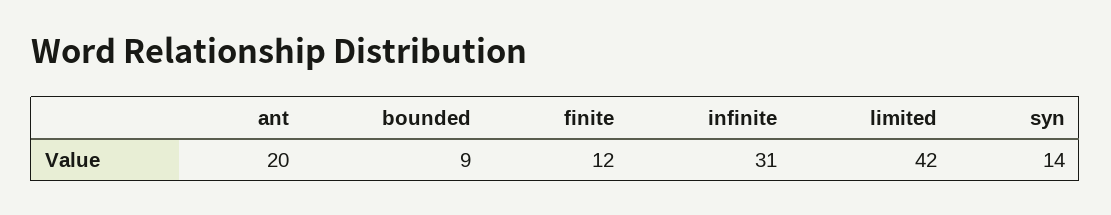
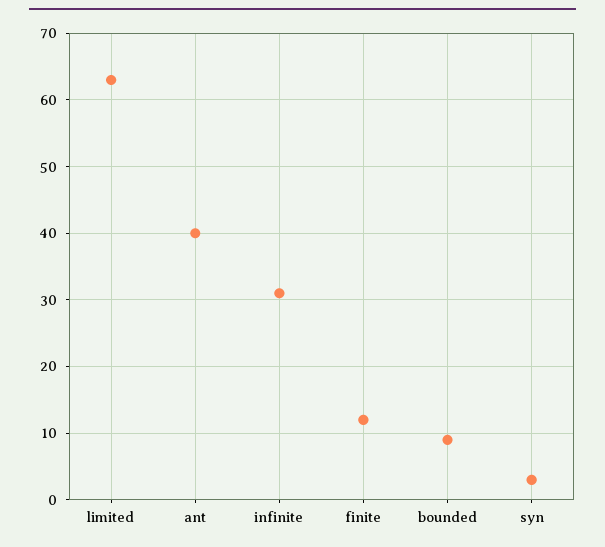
  {
-   "ant": 20,
+   "ant": 40,
    "bounded": 9,
    "finite": 12,
    "infinite": 31,
-   "limited": 42,
+   "limited": 63,
-   "syn": 14
+   "syn": 3
  }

□ □ □ □

* AIM OF THE TASK *
Retype the full listing exactly; pictures stay out.

* EXERCISE RESULT *
  {
-   "ant": 20,
+   "ant": 40,
    "bounded": 9,
    "finite": 12,
    "infinite": 31,
-   "limited": 42,
+   "limited": 63,
-   "syn": 14
+   "syn": 3
  }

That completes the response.